Play is not trivial, and is not an extra in times like these, nor in the challenge of not just managing but decomposing depression. My recent experimentations with the emerging sub-field of using tabletop role playing games (yes, like Dungeons & Dragons) for therapeutic applications have been a staggering reassertion of these political lessons I garnered as a young man. As Huizinga (the father of modern game studies) puts it:
The contrast between play and seriousness is always fluid. The inferiority of play is continually being offset by the corresponding superiority of its seriousness. Play turns to seriousness and seriousness to play. Play may rise to heights of beauty and sublimity that leave seriousness far beneath. (Homo Ludens, 1944)
The reclaiming of beauty, of goodness, from how exterior and interior authoritarian figures frame that goodness is essential to both surviving and to being an agent of change and advocate for goodness, for the love, community, and creativity that humans continually reorient towards regardless of the proximate disruptions. Play taps us into a primary source of that beauty, ungoverned and uncontrolled by forces outside ourselves.

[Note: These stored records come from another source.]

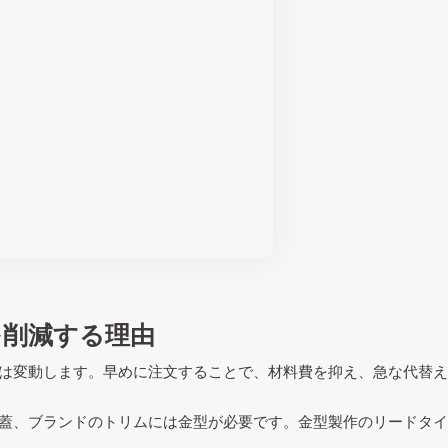
を削減する理由
は変動します。早めに注文することで、材料費を抑え、急な代替え
蓋、ブランドのトリムには金型が必要です。金型製作のリードタイ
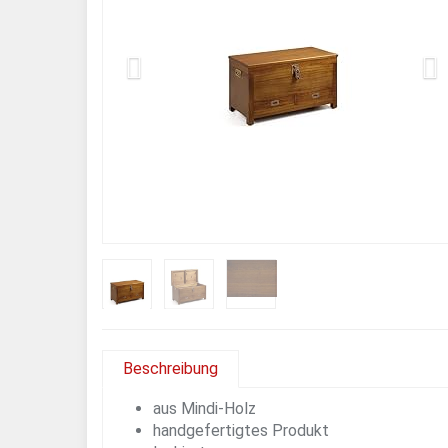
Beschreibung
aus Mindi-Holz
handgefertigtes Produkt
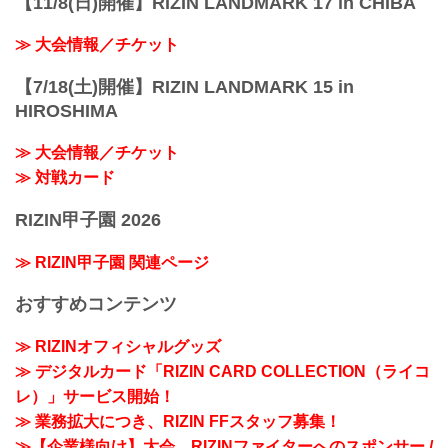
【11/8(日)開催】RIZIN LANDMARK 17 in CHIBA
≫ 大会情報／チケット
【7/18(土)開催】RIZIN LANDMARK 15 in
HIROSHIMA
≫ 大会情報／チケット
≫ 対戦カード
RIZIN甲子園 2026
≫ RIZIN甲子園 関連ページ
おすすめコンテンツ
≫ RIZINオフィシャルグッズ
≫ デジタルカード「RIZIN CARD COLLECTION（ライコ
レ）」サービス開始！
≫ 業務拡大につき、RIZIN FFスタッフ募集！
≫【企業様向け】大会、RIZINファイターへのスポンサー /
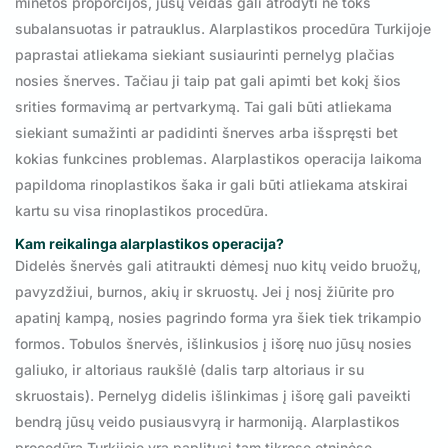
minėtos proporcijos, jūsų veidas gali atrodyti ne toks
subalansuotas ir patrauklus. Alarplastikos procedūra Turkijoje
paprastai atliekama siekiant susiaurinti pernelyg plačias
nosies šnerves. Tačiau ji taip pat gali apimti bet kokį šios
srities formavimą ar pertvarkymą. Tai gali būti atliekama
siekiant sumažinti ar padidinti šnerves arba išspręsti bet
kokias funkcines problemas. Alarplastikos operacija laikoma
papildoma rinoplastikos šaka ir gali būti atliekama atskirai
kartu su visa rinoplastikos procedūra.
Kam reikalinga alarplastikos operacija?
Didelės šnervės gali atitraukti dėmesį nuo kitų veido bruožų,
pavyzdžiui, burnos, akių ir skruostų. Jei į nosį žiūrite pro
apatinį kampą, nosies pagrindo forma yra šiek tiek trikampio
formos. Tobulos šnervės, išlinkusios į išorę nuo jūsų nosies
galiuko, ir altoriaus raukšlė (dalis tarp altoriaus ir su
skruostais). Pernelyg didelis išlinkimas į išorę gali paveikti
bendrą jūsų veido pusiausvyrą ir harmoniją. Alarplastikos
procedūra Turkijoje yra paplitusi tam tikrose etninėse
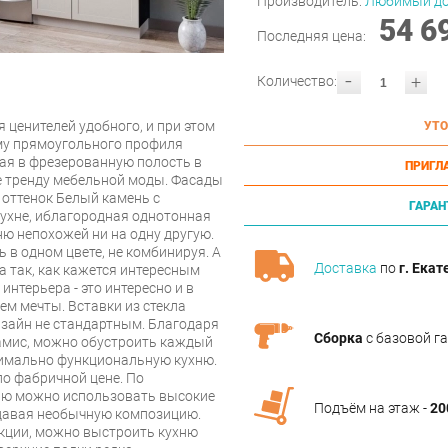
Производитель:
Любимый д
54 6
Последняя цена:
-
+
Количество:
 ценителей удобного, и при этом
УТО
му прямоугольного профиля
ная в фрезерованную полость в
ПРИГЛ
ие тренду мебельной моды. Фасады
 оттенок Белый камень с
ГАРАН
кухне, иблагородная однотонная
ню непохожей ни на одну другую.
в одном цвете, не комбинируя. А
Доставка
по
г. Екат
 так, как кажется интересным
интерьера - это интересно и в
ем мечты. Вставки из стекла
дизайн не стандартным. Благодаря
Сборка
с базовой г
амис, можно обустроить каждый
симально функциональную кухню.
о фабричной цене. По
ию можно использовать высокие
Подъём на этаж -
20
здавая необычную композицию.
кции, можно выстроить кухню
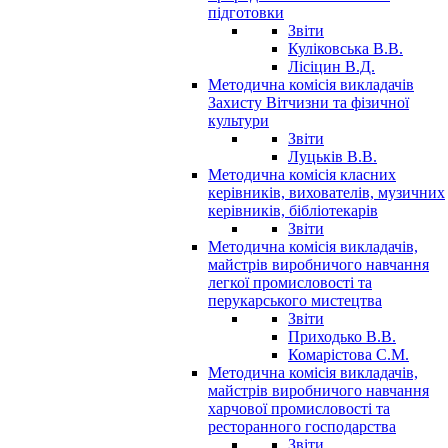
підготовки
Звіти
Куліковська В.В.
Лісіцин В.Д.
Методична комісія викладачів
Захисту Вітчизни та фізичної
культури
Звіти
Луцьків В.В.
Методична комісія класних
керівників, вихователів, музичних
керівників, бібліотекарів
Звіти
Методична комісія викладачів,
майстрів виробничого навчання
легкої промисловості та
перукарського мистецтва
Звіти
Приходько В.В.
Комарістова С.М.
Методична комісія викладачів,
майстрів виробничого навчання
харчової промисловості та
ресторанного господарства
Звіти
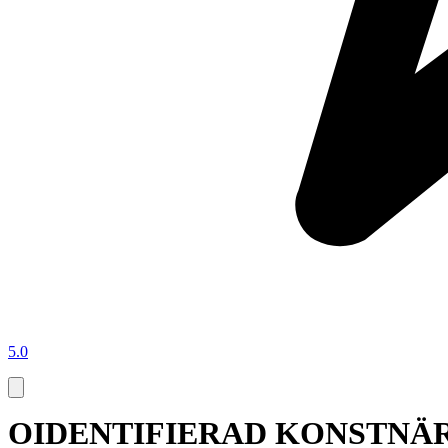
5.0
OIDENTIFIERAD KONSTNÄR. Olja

So, for all of these reasons, at the social change level we must play to be effective agents of change. That play can look very serious, and is, but it can also look anarchic and satirical, and at best is paradoxically both. But at root, it is an oppositional play, not cooperation with the logic of what needs to change.

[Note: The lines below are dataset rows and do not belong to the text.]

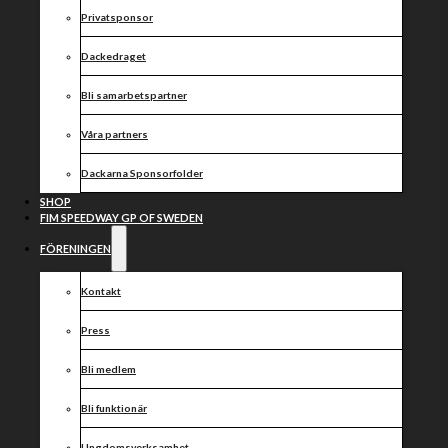
debut i
Privatsponsor
Dackarnas
Dackedraget
första
Bli samarbetspartner
hemmamatch
Våra partners
för säsongen
Dackarna Sponsorfolder
SHOP
FIM SPEEDWAY GP OF SWEDEN
FÖRENINGEN
Tisdagen den 10/5 är det äntligen dags för årets
Kontakt
första hemmamatch på Skrotfrag Arena i Målilla.
Detta när Dackarna tar emot Indianerna från Kumla.
Press
Svenska mästarna Dackarna är ute efter revansch när
Bli medlem
Indianerna kommer på besök. Som bekant blev det
förlust med två poäng i premiären borta mot Piraterna
och nu är siktet förstås inställt på årets första seger i
Bli funktionär
Bauhaus-Ligan.
Indianerna å sin sida besegrade Masarna knappt i sin
Ungdomsverksamhet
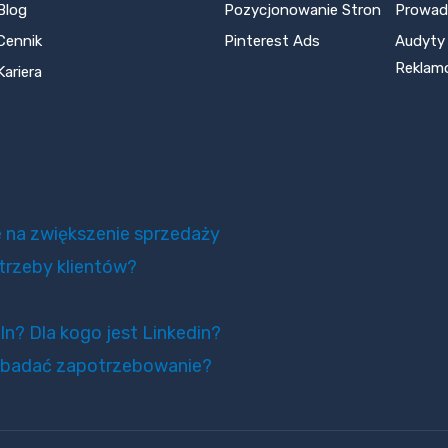
Blog
Pozycjonowanie Stron
Prowadz
Cennik
Pinterest Ads
Audyty
Reklam
Kariera
gie na zwiększenie sprzedaży
trzeby klientów?
n? Dla kogo jest Linkedin?
k zbadać zapotrzebowanie?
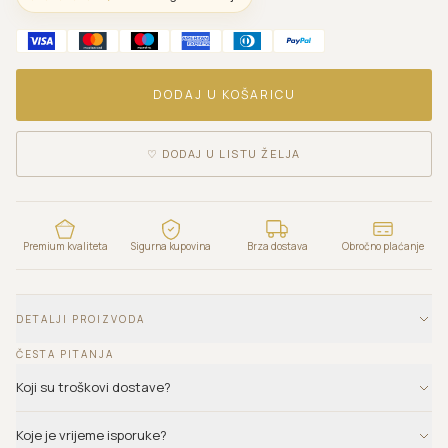
DODAJ U KOŠARICU
♡
DODAJ U LISTU ŽELJA
Premium kvaliteta
Sigurna kupovina
Brza dostava
Obročno plaćanje
DETALJI PROIZVODA
ČESTA PITANJA
Koji su troškovi dostave?
Koje je vrijeme isporuke?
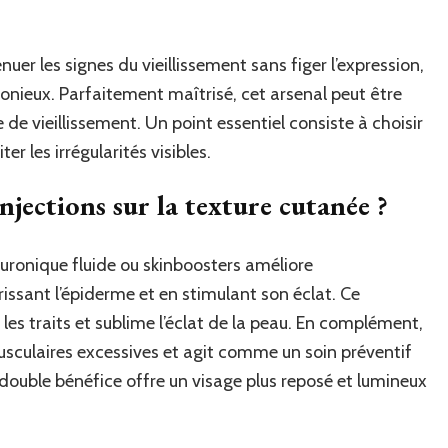
uer les signes du vieillissement sans figer l’expression,
monieux. Parfaitement maîtrisé, cet arsenal peut être
 de vieillissement. Un point essentiel consiste à choisir
er les irrégularités visibles.
njections sur la texture cutanée ?
uronique fluide ou skinboosters améliore
issant l’épiderme et en stimulant son éclat. Ce
les traits et sublime l’éclat de la peau. En complément,
musculaires excessives et agit comme un soin préventif
double bénéfice offre un visage plus reposé et lumineux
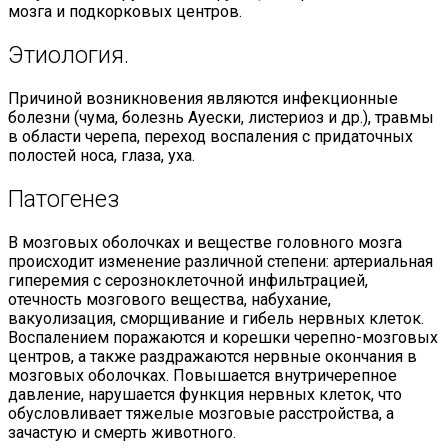
мозга и подкорковых центров.
Этиология.
Причиной возникновения являются инфекционные
болезни (чума, болезнь Ауески, листериоз и др.), травмы
в области черепа, переход воспаления с придаточных
полостей носа, глаза, уха.
Патогенез
В мозговых оболочках и веществе головного мозга
происходит изменение различной степени: артериальная
гиперемия с серозноклеточной инфильтрацией,
отечность мозгового вещества, набухание,
вакуолизация, сморщивание и гибель нервных клеток.
Воспалением поражаются и корешки черепно-мозговых
центров, а также раздражаются нервные окончания в
мозговых оболочках. Повышается внутричерепное
давление, нарушается функция нервных клеток, что
обусловливает тяжелые мозговые расстройства, а
зачастую и смерть животного.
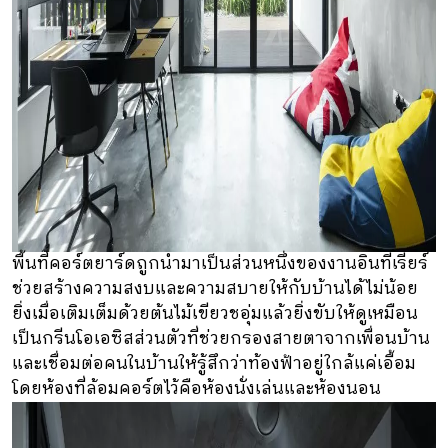
พื้นที่คอร์ตยาร์ดถูกนำมาเป็นส่วนหนึ่งของงานอินทีเรียร์
ช่วยสร้างความสงบและความสบายให้กับบ้านได้ไม่น้อย
ยิ่งเมื่อเติมเต็มด้วยต้นไม้เขียวชอุ่มแล้วยิ่งขับให้ดูเหมือน
เป็นกรีนโอเอซิสส่วนตัวที่ช่วยกรองสายตาจากเพื่อนบ้าน
และเชื่อมต่อคนในบ้านให้รู้สึกว่าท้องฟ้าอยู่ใกล้แค่เอื้อม
โดยห้องที่ล้อมคอร์ตไว้คือห้องนั่งเล่นและห้องนอน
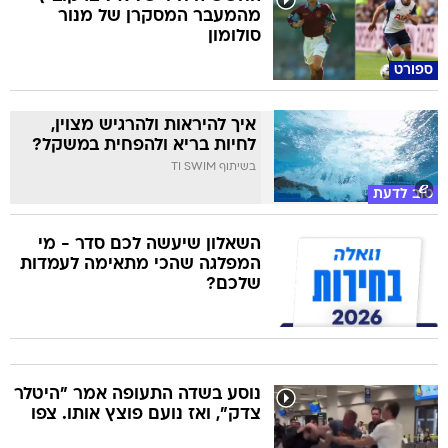
מהמעבר המסקרן של מנור
סולומון
ספורט
איך להיראות ולהרגיש מצוין,
לחיות בריא ולהפחית במשקל?
בשיתוף TI SWIM
טוב לדעת
השאלון שיעשה לכם סדר - מי
המפלגה שהכי מתאימה לעמדות
שלכם?
נוסע בשדה התעופה אמר "היטלר
צדק", ואז נועם פוצץ אותו. צפו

However, at the personal level (especially with depression, that arbiter of the “given darkness”), play and change looks different. The reason for this is that the internal authoritarian is actually of a different nature than the external, in that its intention is, from its point of view, our wellbeing and survival. From the Internal Family Systems view, it is a “protector” who is using brutal means to keep us from a world viewed as futile and overwhelming (see here for a full treatment of IFS). This harsh ruler is actually amenable to dialogue, and play contributes to that flexibility and rough respect that’s necessary to shift it to an ally, in a way that our attempts at domination of that protector simply do not.

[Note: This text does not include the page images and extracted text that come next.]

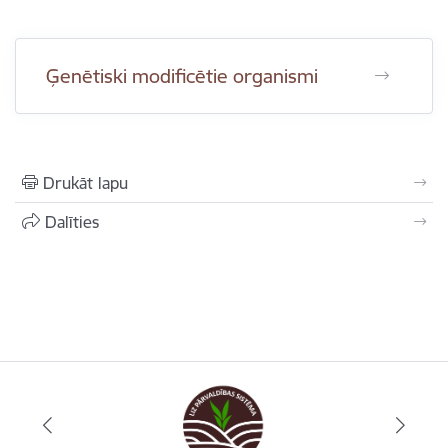
Ģenētiski modificētie organismi
Drukāt lapu
Dalīties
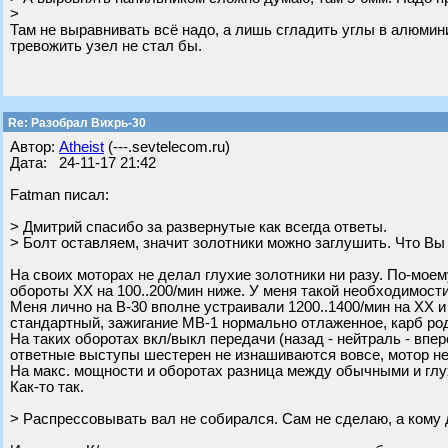
>
Там не выравнивать всё надо, а лишь сгладить углы в алюмини
тревожить узел не стал бы.
Re: Разобрал Вихрь-30
Автор:
Atheist
(---.sevtelecom.ru)
Дата: 24-11-17 21:42
Fatman писал:
> Дмитрий спасибо за развернутые как всегда ответы.
> Болт оставляем, значит золотники можно заглушить. Что Вы
На своих моторах не делал глухие золотники ни разу. По-мое
обороты ХХ на 100..200/мин ниже. У меня такой необходимост
Меня лично на В-30 вполне устраивали 1200..1400/мин на ХХ и
стандартный, зажигание МВ-1 нормально отлаженное, карб ро
На таких оборотах вкл/выкл передачи (назад - нейтраль - впер
ответные выступы шестерен не изнашиваются вовсе, мотор не 
На макс. мощности и оборотах разница между обычными и глу
Как-то так.
> Распрессовывать вал не собирался. Сам не сделаю, а кому 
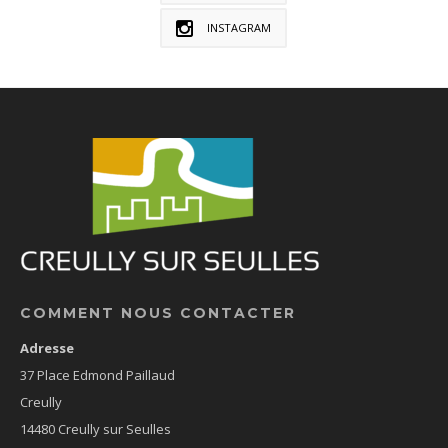
INSTAGRAM
COMMENT NOUS CONTACTER
Adresse
37 Place Edmond Paillaud
Creully
14480 Creully sur Seulles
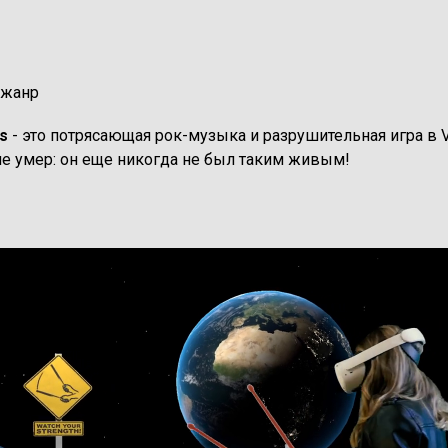
 жанр
ры
s
- это потрясающая рок-музыка и разрушительная игра в V
не умер: он еще никогда не был таким живым!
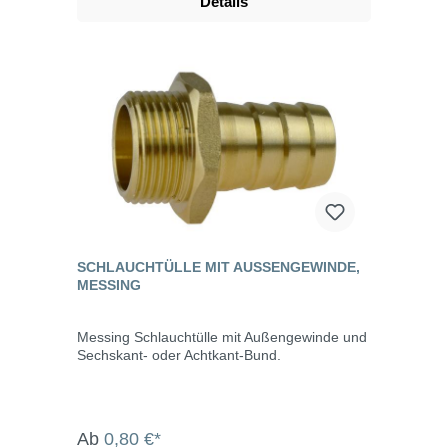
Details
SCHLAUCHTÜLLE MIT AUSSENGEWINDE, M
ESSING
Messing Schlauchtülle mit Außengewinde und
Sechskant- oder Achtkant-Bund.
Ab
0,80 €*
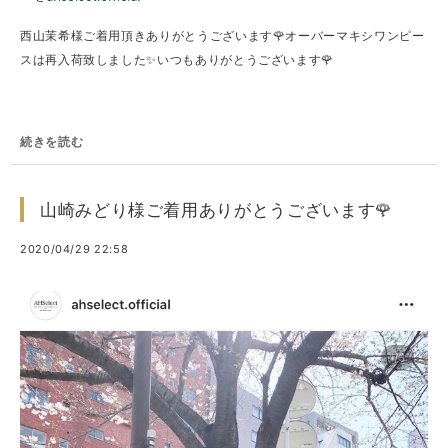
西山茉希様ご着用頂きありがとうございます🌹オーバーマキシワンピー
スは再入荷致しました✨いつもありがとうございます🌹
続きを読む
山崎みどり様ご着用ありがとうございます🌹
2020/04/29 22:58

But that internal truth is not the same as in external reality. Yes, the external authoritarian always tells a story of care for the populace (or the approved segment thereof), but such a story is merely propaganda. Unlike the psyche’s protector, society’s authoritarians feign care to gain power, and are not amenable to dialogue. As has been said, “You can’t negotiate with Nazis,” which means that play in the social domain is not to open up human social responses inside the authoritarians, but to demonstrate to everyone else the edges of power, to push against authority’s inflexibilities, and to infect others with the spirit of rebellious play.
I’ll make some comments next month about how to cultivate serious play, but let’s end with the following thought: in dark times, inner and outer, play is not simply a distraction, not a piffle and diversion, but a fundamental reproducer and reminder of what it is in the human spirit that is worth fighting for. While depression is well-meaning but social authoritarianism is not, both need to be confronted with spirits which are serious in their refusal of external authorities to assert and then demand adoption of their convenient dogmas. Those spirits are, like Emma Goldman, fundamentally committed to change not simply as swapping regimes, but as acts of creativity, of radical play.